EtonnementsReligion31 janvier 20220Chronique d’étonnement n°8

Je souhaite partager dans « transhumances » ce qui m’a étonné, dans ma vie personnelle comme dans l’actualité.

 Dans cet article de « transhumances », je m’émerveille des émerveillements d’une petite fille de 14 mois. Je m’étonne d’un projet immobilier destiné à permettre à des catholiques de vivre dans une bulle étanche. Je suis attendri par le passage d’un vélo d’un autre âge.

 Regard d’enfant

 Une fin de matinée froide et brumeuse à Maubuisson. J’emmène ma petite-fille âgée de 14 mois sur la promenade du lac. Elle fait cinq pas lorsqu’en fais un. En réalité, beaucoup plus car ses pas l’emmènent devant et derrière, à gauche et à droite selon ses émerveillements du moment.

 Ses émerveillements. Le clapotis des vagues. Deux merles qui prennent leur envol. Le vent frais dans les narines. Des brindilles sur le sol. Le petit chien que son maître l’invite à caresser. Un trottoir à franchir : 10 centimètres, une montagne. Des passants qui s’extasient devant elle, qui lui parlent, qu’elle interroge longuement du regard. Un chat noir qui sort furtivement d’un jardin.

 Nous avons cheminé pendant près d’une heure dans la froidure. La petite se frotte contre mes jambes. Il est temps de la ramener à la maison, dans les bras. Un moment de grâce.

 

 Sphères

 Le promoteur immobilier Monasphère, une start-up créée en 2021, a lancé le 17 janvier la commercialisation de 17 maisons constituant le Clos Saint-Gabriel à L’Île-Bouchard en Touraine.

 Ce lotissement se situe à un kilomètre de l’église Saint-Gilles, où la Vierge Marie serait apparue à quatre enfants en 1947. Le sanctuaire « marial et angélique » est animé par la Communauté de l’Emmanuel, l’une des principales organisations du « renouveau charismatique » au sein de l’église catholique.

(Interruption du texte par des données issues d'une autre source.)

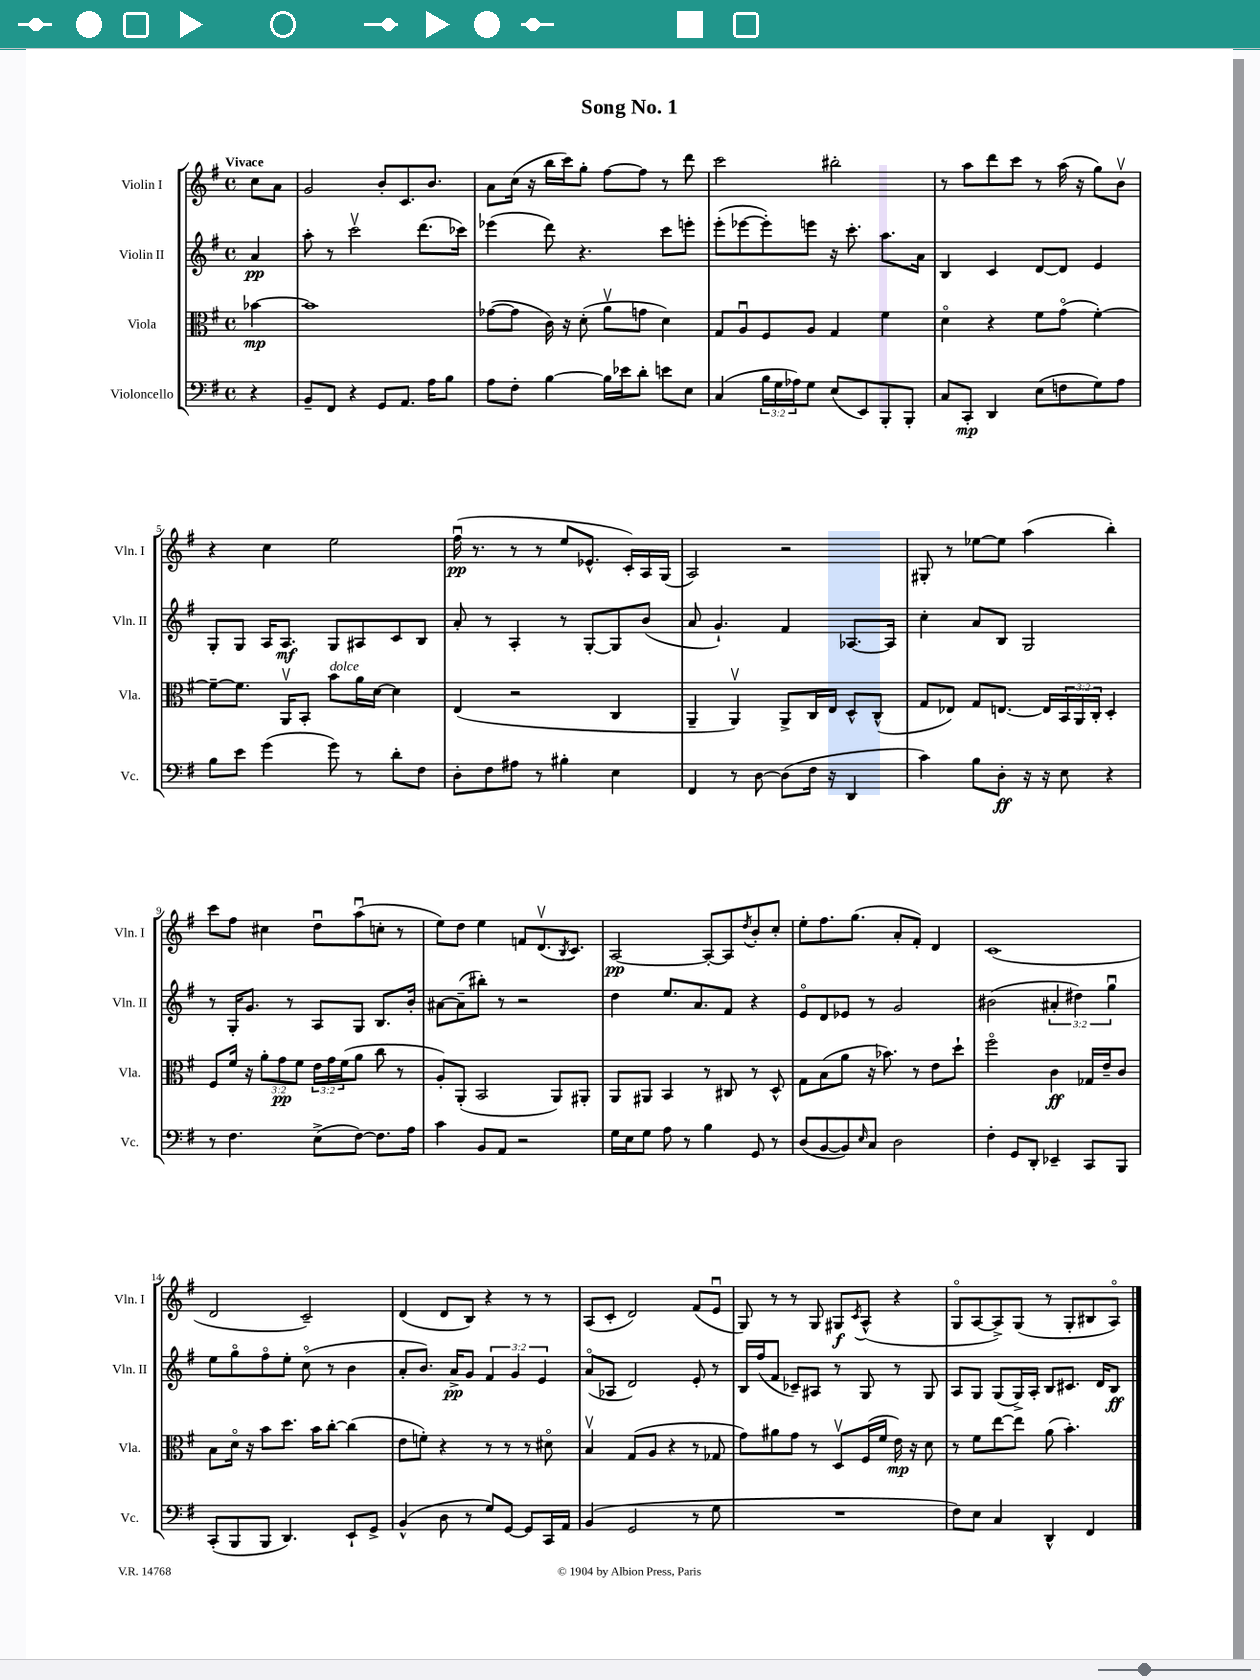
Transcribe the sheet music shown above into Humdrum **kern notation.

**kern	**kern	**kern	**kern
*staff4	*staff3	*staff2	*staff1
*clefF4	*clefC3	*clefG2	*clefG2
*k[f#]	*k[f#]	*k[f#]	*k[f#]
*M4/4	*M4/4	*M4/4	*M4/4
*met(c)	*met(c)	*met(c)	*met(c)
4r	[4b-	4a	8cc
.	.	.	8a
=	=	=	=
8BB~	1b-]	8aa'	2g
8FF#	.	8r	.
4r	.	2cccv	.
8GG	.	.	8b'
8.AA	.	.	8.c
.	.	(8.ddd	.
16A	.	.	8.b
8B	.	.	.
.	.	16ccc-)	.
=	=	=	=
8A	([8g-	(4eee-	8a
8F#'	8g-]	.	(16cc
.	.	.	16r
[4B	16c)	8ddd)	16bb
.	16r	.	16ccc)
.	(8d'	4.r	8gg'
16B]	8av	.	[8ff#
16e-	.	.	.
8d'	8g	.	8ff#]
8e	4d)	8ccc	8r
8E	.	8eee'	8ddd
=	=	=	=
(4C	8G	(8eee'	2ccc
.	8Au	[8eee-	.
24B	8F#	8eee-'])	.
24G	.	.	.
24A-)	.	.	.
8G	8A	8eee	.
(8E	4G	16r	2bb#'
.	.	8.ccc'	.
8EE)	.	.	.
8BBB'	4f#	8.aa	.
8BBB'	.	.	.
.	.	16a	.
=	=	=	=
8C	4do	4B	8r
8CC'	.	.	8aa
4DD	4r	4c	8ddd
.	.	.	8ccc
(8E	8f#	[8d	8r
8F	(8go	8d]	(16aa
.	.	.	16r
8G)	[4f#')	4e	8gg)
8A	.	.	8bv
=	=	=	=
8B	8f#~_	8G'	4r
8e	8.f#]	8G	.
(4g	.	16A	4cc
.	16AAv	8.A	.
.	8BB'	.	.
8g)	8b	8G	2ee
8r	16a	8A#	.
.	[16d	.	.
8d'	4d]	8c	.
8F#	.	8B	.
=	=	=	=
8D'	(4E	8a'	(16ff#u
.	.	.	8.r
8F#	.	8r	.
8A#	2r	4A'	8r
8r	.	.	8r
4B#'	.	8r	8ee
.	.	[8G'	8.e-^^
4E	4C	8G]	.
.	.	.	16c')
.	.	(8b	16A
.	.	.	(16G
=	=	=	=
4FF#	4AA~	8a	2A)
.	.	4.g`)	.
8r	4AAv)	.	.
[8D	.	.	.
(8D]	8AA^	4f#	2r
16F#	16C	.	.
16r	16E	.	.
4DD	8D^^	[8.A-	.
.	(8C^^	.	.
.	.	16A-]	.
=	=	=	=
4c)	8G	4cc'	8G#'
.	8E-)	.	8r
8B	8G	8a	[8ee-
8D'	[8.E	8B	8ee-]
16r	.	2G	(4aa
16r	16E]	.	.
8E	24BB	.	.
.	24AA	.	.
.	24C'	.	.
4r	4D'	.	4bb')
=	=	=	=
8r	8F#	8r	8ccc
4.F#	16f#	16G'	8ff#
.	16r	8.g	.
.	12a'	.	4cc#
.	12g	.	.
.	.	8r	.
.	12f#	.	.
(8E^	24e	8A	8ddu
.	24g	.	.
.	(24f#	.	.
[8F#)	8a	8G	(8aau
8.F#]	8cc	8.B	8cc'
.	8r	.	8r
16A	.	16b'	.
=	=	=	=
4c	8A')	[8a#	8ee)
.	(8AA'	(8a#~]	8dd
8BB	2BB	8bb#')	4ee
8AA	.	8r	.
2r	.	2r	8f
.	.	.	(8.dv
.	8AA)	.	.
.	.	.	8qB
.	.	.	8.c)
.	8AA#'	.	.
=	=	=	=
16G	8AA	4dd	[2A
16E	.	.	.
8G	8AA#	.	.
8A	4BB	8.ee	.
8r	.	.	.
.	.	8.a	.
4B	8r	.	8A'_
.	8C#	8f#	8A]
.	.	.	8qdd
8GG	8r	4r	8b'
8r	8D^^	.	8cc'
=	=	=	=
(8D	8G	8eo	8ee'
[8BB	(8B	8d	8.ff#
8BB])	8a	8e-	.
.	.	.	(8.gg
16qqE	.	.	.
8C	16r	8r	.
.	8.b-)	.	.
2D	.	2g	8a'
.	8r	.	8f#')
.	8e	.	4d
.	8dd`	.	.
=	=	=	=
4F#'	2ff#o	(2b#	(1c
8GG	.	.	.
8DD'	.	.	.
4EE-~	4c	6a#'	.
.	.	6dd#)	.
8CC	16G-	.	.
.	16e~	.	.
.	.	6ggu	.
8BBB	8c	.	.
=	=	=	=
(8CC'	8B	8ee	2d
8BBB	16do	8ggo	.
.	16r	.	.
8BBB	8b	8ff#o	.
4.DD)	8.dd	8ee'	.
.	.	(8cco	2c~)
.	16b	.	.
.	[8cc'	8r	.
8EE`	(4cc]	4b	.
8GG^	.	.	.
=	=	=	=
(4BB^^	8e	8a'	(4d
.	8f')	8.b)	.
8D	4r	.	8d
.	.	16a^	.
8r	.	8g	8B)
8G)	8r	6f#	4r
[8GG	8r	.	.
.	.	6g	.
8GG]	8r	.	8r
.	.	6e	.
16CC	8d#o	.	8r
16AA	.	.	.
=	=	=	=
(4BB	4Bv	(8ao	(8A
.	.	8A-	8c'
2GG	(8G	2d)	2d)
.	8A	.	.
.	4r	.	.
8r	8r	8e'	(8f#
8G	8G-	8r	8eu
=	=	=	=
1r	8g)	16B	8G)
.	.	(16ff#	.
.	8a#	8f#	8r
.	8g	8c-~)	8r
.	8r	8A#	8G
.	8Dv	8r	8G#
.	.	.	8qc
.	(16F#	8G	(8A^^
.	16f#	.	.
.	16e)	8r	4r
.	16r	.	.
.	8d	8G	.
=	=	=	=
8F#)	8r	8A	8Go
8E	8f#	8G	[8A
4C	[8ee	(8G	8A^])
.	8ee]	16G^)	(8G
.	.	16A'	.
4DD^^	(8a	8B	8r
.	4.b')	8.c#	8G'
4FF#	.	.	8B#
.	.	16d	.
.	.	8B	8Ao)
==	==	==	==
*-	*-	*-	*-
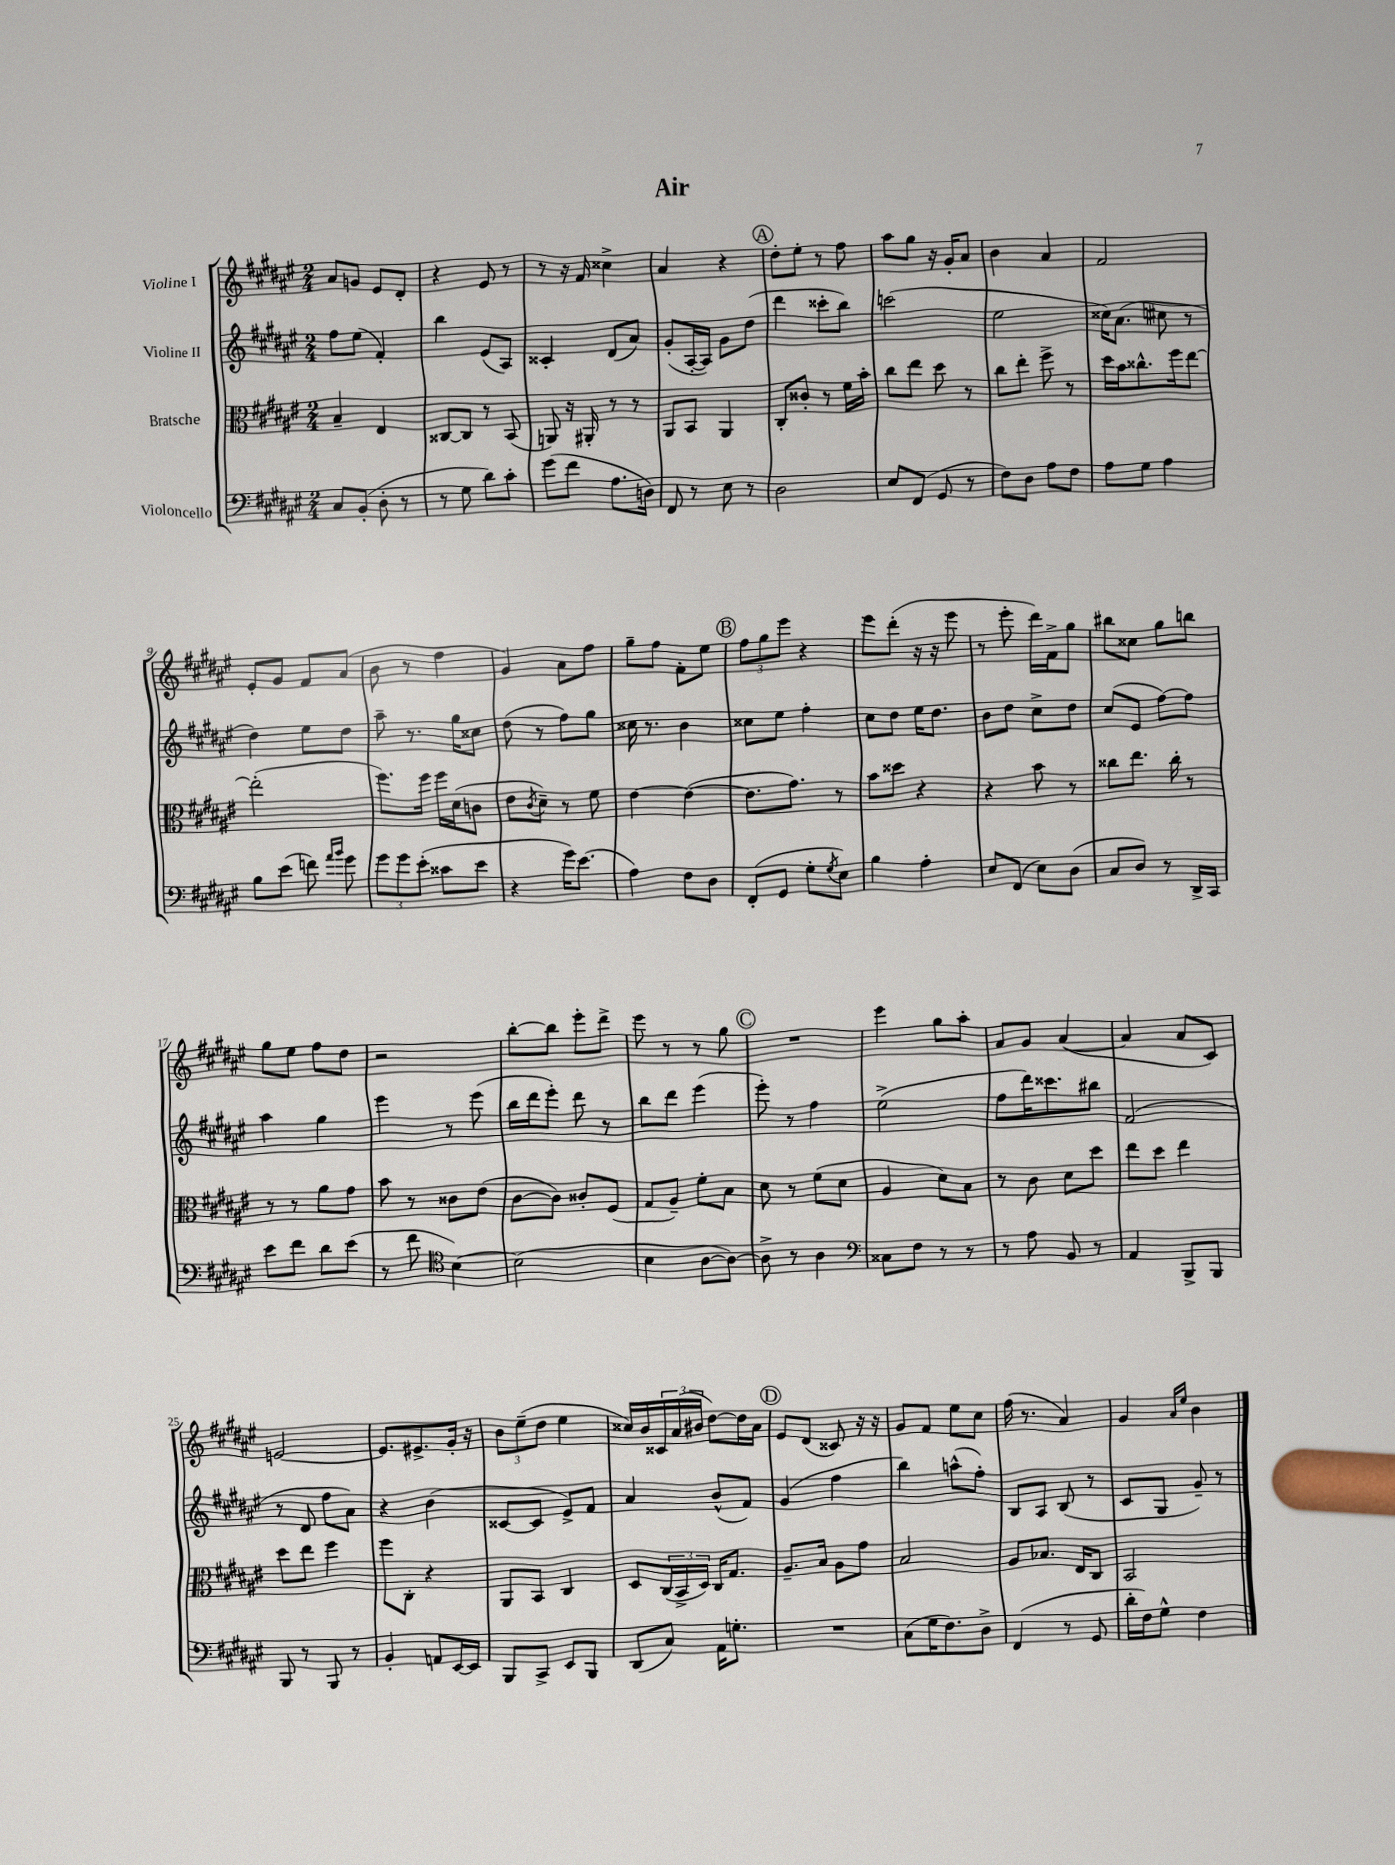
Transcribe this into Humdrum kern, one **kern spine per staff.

**kern	**kern	**kern	**kern
*part4	*part3	*part2	*part1
*staff4	*staff3	*staff2	*staff1
*I"Violoncello	*I"Bratsche	*I"Violine II	*I"Violine I
*clefF4	*clefC3	*clefG2	*clefG2
*k[f#c#g#d#a#e#]	*k[f#c#g#d#a#e#]	*k[f#c#g#d#a#e#]	*k[f#c#g#d#a#e#]
*M2/4	*M2/4	*M2/4	*M2/4
=1	=1	=1	=1
8C#/L	4B~/	8ff#\L	8a#/L
(8BB'/J	.	(8ee#\J	8gn/J
8D#'\	4E#/	4f#'/)	8e#/L
8r	.	.	8d#'/J
=2	=2	=2	=2
8r	[8C##X/L	4bb\	4r
8G#\	8C##/J]	.	.
8d#\L)	8r	(8e#/L	8e#/
8c#'\J	(8BB/	8A#/J)	8r
=3	=3	=3	=3
(8g#\L	8AAn/)	4c##X'/	8r
8f#\J	16r	.	16r
.	16AA#X'/	.	16f#/
8.A#\L	8r	(8d#/L	4cc##X^\
.	8r	8a#/J)	.
16Dn\Jk)	.	.	.
=4	=4	=4	=4
8FF#/	8AA#/L	(8g#'/L	4a#/
8r	8BB/J	[16A#'/L	.
.	.	16A#/JJ])	.
8E#\	4AA#/	8g#\L	4r
8r	.	(8dd#\J	.
!!LO:REH:place=s1:t=A
=5	=5	=5	=5
2D#\	8C#'/L	4ddd#\	8dd#'\L
.	8c##X'/J	.	8ee#'\J
.	8r	8ccc##X'\L	8r
.	16f#\LL	8bb\J)	8ff#\
.	16b'\JJ	.	.
=6	=6	=6	=6
8E#/L	8cc#\L	(2cccn\	8aa#\L
(8FF#/J	8ee#\J	.	8gg#\J
8GG#/	8dd#\	.	16r
.	.	.	16g#'/KL
8r	8r	.	8a#/J
=7	=7	=7	=7
8F#\L)	8cc#\L	2ee#\	4b\
8D#\J	8ee#'\J	.	.
8A#\L	8ff#^\	.	4a#/
8F#\J	8r	.	.
=8	=8	=8	=8
8A#\L	16dd#\LL	16cc##X\KL)	2f#/
.	16b\J	(8.a#\J	.
8G#\J	8.cc##X^^\	.	.
4A#\	.	8cc#X\	.
.	16ff#\k	.	.
.	[8ee#\J	8r	.
!!LO:LB:g=z
=9	=9	=9	=9
8B\L	(2ee#'\]	4dd#\)	8e#'/L
(8e#\J	.	.	8g#/J
8fn\)	.	8ee#\L	8f#/L
16qqa#/LL	.	.	.
16qqb/JJ	.	.	.
8g#\	.	8dd#\J	(8a#/J
=10	=10	=10	=10
12g#\L	8.ff#\L)	8aa#~\	8b\
12g#\	.	.	.
.	.	8.r	8r
(12e#'\J	.	.	.
.	16ff#\Jk	.	.
8c##X\L	16ff#\LL	.	4ff#\
.	(16d#\J	16gg#\KL	.
8e#\J	8cn\J	8cc##X\J	.
=11	=11	=11	=11
4r	8e#\L	(8dd#\	4g#/)
.	8qc#/	.	.
.	8d#~\J)	8r	.
16g#\KL)	8r	8ff#\L)	8a#\L
(8.e#\J	.	.	.
.	8f#\	8gg#\J	8ff#\J
=12	=12	=12	=12
4A#\)	[4e#\	16cc##X\	8gg#~\L
.	.	8.r	.
.	.	.	8ff#\J
8F#\L	(4e#\_	4b\	8f#'\L
8D#\J	.	.	8ee#\J
!!LO:REH:place=s1:t=B
=13	=13	=13	=13
(8FF#'/L	8.e#\L]	8cc##X\L	12ff#\L
.	.	.	12gg#\
8GG#/J	.	8ee#\J	.
.	.	.	12eee#\J
.	8.g#\J)	.	.
8G#'\L	.	4ff#'\	4r
8qG#/	.	.	.
8E#\J)	8r	.	.
=14	=14	=14	=14
4B\	8b\L	8cc#\L	8eee#\L
.	8dd##X\J	8dd#\J	(8ddd#'\J
4A#'\	4r	16ee#\KL	16r
.	.	8.dd#\J	16r
.	.	.	8eee#\
=15	=15	=15	=15
8E#/L	4r	8b\L	8r
(8FF#/J	.	8dd#\J	8eee#'\
8E#\L)	8b\	8cc#^\L	16ddd#\LL)
.	.	.	16f#^\J
(8D#\J	8r	8dd#\J	8gg#\J
=16	=16	=16	=16
8C#/L	8cc##X\L	(8cc#/L	8bb#X\L
8D#/J)	8.ee#\J	8e#/J	8cc##X\J
8r	.	[8ff#\L)	8gg#\L
.	16cc##'\	.	.
16DD#^/LL	8r	8ff#\J]	8bbn\J
16CC#/JJ	.	.	.
!!LO:LB:g=z
=17	=17	=17	=17
8e#\L	8r	4aa#\	8gg#\L
8f#\J	8r	.	8ee#\J
8d#\L	8a#\L	4gg#\	8ff#\L
(8e#\J	8g#\J	.	8dd#\J
=18	=18	=18	=18
8r	8b\	4eee#\	2r
8f#\	8r	.	.
*clefC4	*	*	*
[4B\)	8c##X\L	8r	.
.	(8e#\J	(8eee#\	.
=19	=19	=19	=19
(2B\]	[8c#\L	16bb\LL	[8bb'\L
.	.	16ddd#\J	.
.	8c#\J])	8eee#'\J)	8bb\J]
.	8c##X'/L	8ddd#\	8eee#'\L
.	(8F#/J	8r	8ddd#^\J
=20	=20	=20	=20
4B\	8G#/L	8bb\L	8eee#\
.	8A#~/J)	8ddd#\J	8r
[8A#\L	8f#'\L	(4eee#\	8r
8A#\J_)	8B\J	.	8gg#\
!!LO:REH:place=s1:t=C
=21	=21	=21	=21
8A#^\]	8d#\	8eee#'\)	2r
8r	8r	8r	.
4A#\	(8f#\L	4ff#\	.
.	8d#\J	.	.
=22	=22	=22	=22
*clefF4	*	*	*
8C##X\L	4A#/	(2ee#^\	4eee#\
8F#\J	.	.	.
8r	8d#\L)	.	8gg#\L
8r	8B\J	.	8aa#'\J
=23	=23	=23	=23
8r	8r	8ff#\L	8a#/L
8A#\	8c#\	16ddd#\K)	8g#/J
.	.	8.ccc##X\	.
8BB/	8d#\L	.	([4a#/
8r	8dd#\J	8bb#X\J	.
=24	=24	=24	=24
4AA#/	8ee#\L	(2f#/	4a#/]
.	8dd#\J	.	.
8BBB^/L	4ee#\	.	8a#/L
8BBB/J	.	.	8c#/J)
!!LO:LB:g=z
=25	=25	=25	=25
8BBB/	8dd#\L	8r	[2en/
8r	8ee#\J	8d#/	.
8BBB/	4ff#\	8ff#\L	.
8r	.	8a#\J)	.
=26	=26	=26	=26
4BB'/	8ff#\L	4r	8.e/L]
.	8C#'\J	.	.
.	.	.	8.e#X^/
8AAn/L	4r	(4b\	.
[16EE#/L	.	.	16g#'/Jk
16EE#/JJ]	.	.	16r
=27	=27	=27	=27
8BBB/L	8AA#/L	[8c##X/L	12b\L
.	.	.	(12ee#~\
8CC#^/J	8BB/J	8c##/J]	.
.	.	.	12dd#\J
8EE#/L	4C#/	8e#^/L)	4ee#\
8BBB/J	.	8f#/J	.
=28	=28	=28	=28
(8DD#/L	8D#/L	4a#/	16cc##X/LL)
.	.	.	16b/
8C#/J)	(24C#/L	.	24c##X/
.	24BB^/	.	(24a#/
.	24D#/JJ)	.	24b#X/JJ
16AA#\KL	16C#/KL	(8b^^/L	[8dd#\L)
8.Gn'\J	8.G#/J	.	.
.	.	8f#/J)	16dd#\L]
.	.	.	16a#\JJ
!!LO:REH:place=s1:t=D
=29	=29	=29	=29
2r	8.A#~/L	(4g#/	8e#/L
.	.	.	(8d#/J
.	16B/Jk	.	.
.	8A#\L	4ff#\	8c##X/)
.	8g#\J	.	16r
.	.	.	16r
=30	=30	=30	=30
(8C#\L	2B/	4bb\)	8g#/L
16G#\K	.	.	8f#/J
8.F#\)	.	.	.
.	.	(8aan^^\L	8ee#\L
8D#^\J	.	8ff#'\J)	8cc#\J
=31	=31	=31	=31
(4FF#/	8A#/L	8B/L	(16ff#\
.	.	.	8.r
.	8.B-X/J	8A#/J	.
8r	.	(8B/	4a#/)
.	16E#/KL	.	.
8GG#/	8C#/J	8r	.
=32	=32	=32	=32
16d#'\LL	2BB/	8c#/L	4g#/
16F#\J)	.	.	.
8G#^^\J	.	8G#/J	.
.	.	.	16qqa#/LL
.	.	.	16qqee#/JJ
4F#\	.	8g#~/)	4b\
.	.	8r	.
==	==	==	==
*-	*-	*-	*-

 Le Clos Saint-Gabriel constitue, selon Monasphère, « un véritable hameau de maisons indépendantes à caractère patrimonial et durable, alliant beauté, autonomie et écologie ». En ce sens, il répond à une aspiration exprimée par beaucoup de citadins et exacerbée par la crise du Covid : quitter la ville, s’implanter à la campagne dans un cadre de vie plus humain et convivial.

Ce qui, en revanche, étonne, est le projet global bien résumé par le mot « monasphère » : créer des « sphères » de vie chrétienne à proximité de hauts lieux spirituels (monastères, lieux de pèlerinage…), présentant un juste équilibre entre quiétude familiale et voisinage fraternel. Dans La Croix, Damien Thomas, cofondateur de Monasphère, indique que le projet s’inscrit dans le cadre d’une « mutation progressive du modèle de la paroisse – parfois un peu perçue comme une ”distributrice de sacrements” – vers des oasis chrétiennes en France… »

Certains catholiques ne supportent plus leur nouvelle condition de minorité, bien décrite par Guillaume Cuchet dans « le catholicisme a-t-il encore de l’avenir en France ? » Faute de pouvoir revenir à une religion d’État, ils souhaitent vivre entre chrétiens, dans une oasis où l’on se retrouvera le dimanche à la messe et où les enfants fréquenteront le catéchisme. Il y a là une parenté troublante avec des salafistes qui, mal à l’aise avec le pluralisme des idées et des croyances, émigrent pour vivre dans des pays où l’islam est religion d’État, y compris, pour leur malheur, dans des zones de guerre.

L’information sur Monasphère m’est parvenue par une lettre ouverte de Chrétiens pour une Église dégagée de l’école confessionnelle, CEDEC.

 

Vélo vintage

 Dans une rue de Bordeaux, passe une bicyclette. Assise sur une plateforme au-dessus de la roue avant, une fillette d’une dizaine d’années appuie sa nuque sur le guidon, que ses longs cheveux châtains cachent en partie. Elle parle avec le cycliste, probablement son père, probablement sur le chemin de l’école. Le vélo a des décennies de bons et loyaux services. Il couine, crisse, grince. Voyage dans le temps, un demi-siècle parcouru l’espace d’un instant.